Questions:
a – Decide whether each statement agrees with the article on Boone County's COVID-19 testing, answering yes or no and quoting the deciding words from it: (i) Boone County's seven-day average positivity rate was most recently reported at 44.6%; (ii) people can be tested without a doctor's note or a Health Department order under the current prioritization; (iii) Clardy explained that a drop in the total number of tests lowers the positivity rate.
b – Set down the portion of the article on Boone County's COVID-19 testing starting at "Clardy said the" and ending at "line, Clardy said.".
c – In the article on Boone County's COVID-19 testing, what is the national average share of positive COVID tests, and which institution reports that figure?

Supplied passage:
■ ■ ■ ■ ■ ■ ■
Throughout the COVID-19 pandemic, the Health Department has kept thorough records about case transmission, number of people tested and the rate of positivity. As the projected growth of the disease has changed in the past month, the data reflects new challenges in testing, contact tracing and, ultimately, containing the spread.

The Boone County COVID-19 Information Hub tells one part of the story, and graphs provide a visual interpretation of changes over time.

Scott Clardy, the Columbia/Boone County Public Health and Human Services assistant director, answered questions recently about Boone County's numbers and what needs to be done to contain and mitigate the impact of the disease. Assume everyone around you may be positive, and act accordingly, he advises. 

The soaring positivity rate 

The positivity rate for a given time period is the number of positive tests divided by the total number of tests, times 100, Clardy explained. If the total number of tests goes down, then the rate goes up — an inverse relationship. And, as the number of positive tests goes up, the positivity rate also goes up — a direct relationship. 

The national average number of positive COVID tests of the total administered is 5.5%, according to Johns Hopkins University. For Boone County, the seven-day average was most recently reported at 44.6%. 

Clardy said the positivity rate in Boone County has been hit by a “double-whammy” recently — the number of tests has gone down, and positive cases have gone up.

The number of people getting tested has not expanded as the number of positive cases has increased. 

Among the reasons for that: Health officials are prioritizing lab and testing resources for people of highest concern — for those with symptoms or who have been in close contact with a person who has tested positive. People need a doctor's note or an order from the Health Department to get tested. Several upcoming community testing events, however, will be free and won't require a referral.

With the influx of students at the end of August, lines at drive-through testing sites grew longer. Some people were not willing to wait in line, Clardy said.
■ ■ ■ ■ ■ ■ ■
Stored data:

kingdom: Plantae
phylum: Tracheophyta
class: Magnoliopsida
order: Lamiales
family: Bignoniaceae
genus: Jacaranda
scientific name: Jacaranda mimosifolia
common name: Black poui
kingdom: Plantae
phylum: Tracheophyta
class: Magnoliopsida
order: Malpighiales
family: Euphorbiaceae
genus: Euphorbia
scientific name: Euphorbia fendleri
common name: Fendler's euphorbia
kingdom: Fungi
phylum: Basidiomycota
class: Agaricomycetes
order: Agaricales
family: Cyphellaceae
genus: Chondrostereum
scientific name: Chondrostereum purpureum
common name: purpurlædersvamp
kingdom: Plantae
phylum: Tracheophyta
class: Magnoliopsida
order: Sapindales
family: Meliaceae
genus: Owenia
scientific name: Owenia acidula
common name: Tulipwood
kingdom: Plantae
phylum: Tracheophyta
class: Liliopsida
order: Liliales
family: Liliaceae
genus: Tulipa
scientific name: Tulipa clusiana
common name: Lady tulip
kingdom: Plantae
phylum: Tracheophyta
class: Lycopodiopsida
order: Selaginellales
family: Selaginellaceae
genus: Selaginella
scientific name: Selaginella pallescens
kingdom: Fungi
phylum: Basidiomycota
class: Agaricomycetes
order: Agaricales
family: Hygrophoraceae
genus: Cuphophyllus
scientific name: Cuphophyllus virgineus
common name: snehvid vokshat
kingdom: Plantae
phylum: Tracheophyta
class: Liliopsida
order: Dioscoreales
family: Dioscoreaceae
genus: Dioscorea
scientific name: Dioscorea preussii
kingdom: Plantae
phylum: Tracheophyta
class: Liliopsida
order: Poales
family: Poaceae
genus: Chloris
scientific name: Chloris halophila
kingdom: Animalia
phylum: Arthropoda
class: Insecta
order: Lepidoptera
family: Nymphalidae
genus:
■ ■ ■ ■ ■ ■ ■
Per-task outputs:
a –
(i) Yes: "For Boone County, the seven-day average was most recently reported at 44.6%."
(ii) No: "People need a doctor's note or an order from the Health Department to get tested."
(iii) No: "If the total number of tests goes down, then the rate goes up — an inverse relationship."

b –
Clardy said the positivity rate in Boone County has been hit by a “double-whammy” recently — the number of tests has gone down, and positive cases have gone up.

The number of people getting tested has not expanded as the number of positive cases has increased. 

Among the reasons for that: Health officials are prioritizing lab and testing resources for people of highest concern — for those with symptoms or who have been in close contact with a person who has tested positive. People need a doctor's note or an order from the Health Department to get tested. Several upcoming community testing events, however, will be free and won't require a referral.

With the influx of students at the end of August, lines at drive-through testing sites grew longer. Some people were not willing to wait in line, Clardy said.

c – The national average is 5.5%, according to Johns Hopkins University.